Image: Crinoid
Forest James Gahn
This specimen of a fossilized crinoid (Macrocrinus mundulus), from the Early Mississippian Edwardsville Formation in Crawfordville, Indiana, has regenerated arms that hint at a Paleozoic battle with predators.
updated 9/2/2004 4:08:57 PM ET 2004-09-02T20:08:57

Scientists pondering ancient fossils stored in the nation’s attic have uncovered new evidence of a life-and-death arms race hundreds of millions of years ago.

Paleontologists Forest Gahn and Tomasz Baumiller studied fossils from the Paleozoic Era, between 570 million years ago and 245 million years ago, a time when fish were evolving into many new species with bigger teeth and more advanced hunting methods.

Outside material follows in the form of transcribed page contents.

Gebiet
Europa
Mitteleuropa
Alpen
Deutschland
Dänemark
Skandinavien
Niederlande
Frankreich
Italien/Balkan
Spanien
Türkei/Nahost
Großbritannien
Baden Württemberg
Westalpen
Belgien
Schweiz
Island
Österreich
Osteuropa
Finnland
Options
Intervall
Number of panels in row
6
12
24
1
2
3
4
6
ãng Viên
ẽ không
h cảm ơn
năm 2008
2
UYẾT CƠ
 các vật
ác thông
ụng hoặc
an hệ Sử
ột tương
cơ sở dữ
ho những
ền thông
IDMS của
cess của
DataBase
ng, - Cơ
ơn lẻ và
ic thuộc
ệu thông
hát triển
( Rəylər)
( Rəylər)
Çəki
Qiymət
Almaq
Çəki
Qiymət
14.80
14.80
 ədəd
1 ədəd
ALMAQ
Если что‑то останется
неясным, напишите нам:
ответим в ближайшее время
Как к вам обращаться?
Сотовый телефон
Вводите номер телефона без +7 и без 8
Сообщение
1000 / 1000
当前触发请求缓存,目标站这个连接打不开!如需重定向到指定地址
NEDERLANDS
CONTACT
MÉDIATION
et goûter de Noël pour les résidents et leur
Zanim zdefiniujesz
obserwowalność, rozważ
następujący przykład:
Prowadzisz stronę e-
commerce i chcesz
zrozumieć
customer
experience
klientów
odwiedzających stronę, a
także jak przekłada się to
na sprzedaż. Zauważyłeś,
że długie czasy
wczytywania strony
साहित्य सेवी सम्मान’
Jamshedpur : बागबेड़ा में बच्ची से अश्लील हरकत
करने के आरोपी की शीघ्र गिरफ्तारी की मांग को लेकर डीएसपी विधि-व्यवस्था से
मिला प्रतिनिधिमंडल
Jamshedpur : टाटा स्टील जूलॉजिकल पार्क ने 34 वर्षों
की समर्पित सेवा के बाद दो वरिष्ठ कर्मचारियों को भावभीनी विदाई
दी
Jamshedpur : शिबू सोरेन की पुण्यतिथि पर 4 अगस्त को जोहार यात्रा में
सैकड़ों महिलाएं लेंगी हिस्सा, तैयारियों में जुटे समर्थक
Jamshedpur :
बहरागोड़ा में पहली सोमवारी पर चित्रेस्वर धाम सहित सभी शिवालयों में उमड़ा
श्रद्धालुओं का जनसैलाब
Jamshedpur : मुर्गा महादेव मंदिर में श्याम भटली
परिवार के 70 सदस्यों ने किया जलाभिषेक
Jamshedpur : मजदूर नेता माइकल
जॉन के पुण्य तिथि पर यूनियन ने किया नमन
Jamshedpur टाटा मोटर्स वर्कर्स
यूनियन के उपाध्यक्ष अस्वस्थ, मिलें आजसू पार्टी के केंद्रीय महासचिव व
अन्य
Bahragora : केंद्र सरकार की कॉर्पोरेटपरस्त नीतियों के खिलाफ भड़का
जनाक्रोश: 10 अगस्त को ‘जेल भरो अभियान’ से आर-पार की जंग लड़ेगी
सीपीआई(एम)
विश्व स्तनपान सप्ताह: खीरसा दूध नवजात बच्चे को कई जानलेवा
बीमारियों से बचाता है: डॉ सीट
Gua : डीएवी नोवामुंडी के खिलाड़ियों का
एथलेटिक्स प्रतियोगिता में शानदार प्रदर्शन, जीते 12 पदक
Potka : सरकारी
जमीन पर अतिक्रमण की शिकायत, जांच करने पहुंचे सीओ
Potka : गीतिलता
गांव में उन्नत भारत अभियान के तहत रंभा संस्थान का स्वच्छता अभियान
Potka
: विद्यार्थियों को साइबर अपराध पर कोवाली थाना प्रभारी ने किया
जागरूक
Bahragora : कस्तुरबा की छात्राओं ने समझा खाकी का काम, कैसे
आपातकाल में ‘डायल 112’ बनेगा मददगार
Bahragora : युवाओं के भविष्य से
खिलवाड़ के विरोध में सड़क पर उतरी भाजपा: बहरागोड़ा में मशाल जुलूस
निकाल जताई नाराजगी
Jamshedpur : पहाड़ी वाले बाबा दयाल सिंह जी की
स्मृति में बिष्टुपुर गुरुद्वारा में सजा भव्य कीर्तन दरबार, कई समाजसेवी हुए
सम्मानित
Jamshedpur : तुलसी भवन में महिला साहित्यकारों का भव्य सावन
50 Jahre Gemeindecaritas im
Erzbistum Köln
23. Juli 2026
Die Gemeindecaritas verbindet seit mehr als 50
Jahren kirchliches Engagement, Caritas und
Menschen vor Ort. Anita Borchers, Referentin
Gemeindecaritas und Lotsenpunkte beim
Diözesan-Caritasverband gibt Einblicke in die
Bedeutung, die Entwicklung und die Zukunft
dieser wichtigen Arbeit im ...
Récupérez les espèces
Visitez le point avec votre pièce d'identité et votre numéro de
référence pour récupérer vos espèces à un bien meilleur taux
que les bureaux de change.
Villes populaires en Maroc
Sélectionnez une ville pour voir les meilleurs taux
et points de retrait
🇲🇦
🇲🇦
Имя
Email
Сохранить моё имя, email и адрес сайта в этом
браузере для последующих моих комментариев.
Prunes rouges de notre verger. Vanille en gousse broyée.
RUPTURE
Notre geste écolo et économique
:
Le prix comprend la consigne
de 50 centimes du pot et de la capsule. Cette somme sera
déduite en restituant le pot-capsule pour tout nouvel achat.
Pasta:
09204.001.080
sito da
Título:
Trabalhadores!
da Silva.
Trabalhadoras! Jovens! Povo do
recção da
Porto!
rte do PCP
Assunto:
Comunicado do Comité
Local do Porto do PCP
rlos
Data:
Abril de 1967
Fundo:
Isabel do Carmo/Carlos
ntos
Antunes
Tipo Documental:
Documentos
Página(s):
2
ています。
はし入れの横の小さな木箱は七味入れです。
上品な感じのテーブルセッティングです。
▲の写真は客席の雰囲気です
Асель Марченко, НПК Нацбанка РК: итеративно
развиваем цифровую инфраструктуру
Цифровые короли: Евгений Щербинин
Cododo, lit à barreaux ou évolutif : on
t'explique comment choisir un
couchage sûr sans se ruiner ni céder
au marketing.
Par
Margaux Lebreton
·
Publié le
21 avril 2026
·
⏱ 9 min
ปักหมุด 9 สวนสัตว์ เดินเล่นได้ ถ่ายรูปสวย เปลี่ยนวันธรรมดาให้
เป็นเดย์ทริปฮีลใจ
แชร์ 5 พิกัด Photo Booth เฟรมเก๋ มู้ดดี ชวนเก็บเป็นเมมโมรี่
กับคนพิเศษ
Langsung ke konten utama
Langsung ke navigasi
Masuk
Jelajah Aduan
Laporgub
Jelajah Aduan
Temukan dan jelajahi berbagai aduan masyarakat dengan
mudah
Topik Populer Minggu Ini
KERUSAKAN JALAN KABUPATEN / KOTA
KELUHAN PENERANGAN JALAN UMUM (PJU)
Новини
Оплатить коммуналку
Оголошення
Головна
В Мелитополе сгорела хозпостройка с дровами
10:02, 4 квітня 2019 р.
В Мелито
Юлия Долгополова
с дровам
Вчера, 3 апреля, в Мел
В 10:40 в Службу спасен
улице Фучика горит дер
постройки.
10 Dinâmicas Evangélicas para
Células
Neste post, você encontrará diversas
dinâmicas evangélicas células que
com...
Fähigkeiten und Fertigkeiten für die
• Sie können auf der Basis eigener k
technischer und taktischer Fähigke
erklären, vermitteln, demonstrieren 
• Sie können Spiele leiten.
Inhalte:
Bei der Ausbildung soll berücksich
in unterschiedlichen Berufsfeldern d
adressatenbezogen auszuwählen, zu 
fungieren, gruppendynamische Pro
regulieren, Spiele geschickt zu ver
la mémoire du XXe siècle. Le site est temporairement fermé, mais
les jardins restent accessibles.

Fossils stored at the Smithsonian’s National Museum of Natural History revealed that, at that same time, crinoids — a type of sea creature with arms, related to starfish and sea urchins — began to experience a sharp increase in damage from attacks by predators.

Crinoids can regenerate arms, and the researchers report in Friday’s issue of the journal Science that the amount of arm regeneration more than doubled, from under 5 percent to more than 10 percent, at this time.

At the same time, crinoids and their relatives also began evolving defensive measures, such as thicker shells and spines, in response to the increased attacks.

Gahn, of the Natural History Museum, and Baumiller, of the University of Michigan Museum of Paleontology, examined more than 2,500 Paleozoic crinoids for arm regeneration. Most of their data was derived from the Springer Collection at the Smithsonian.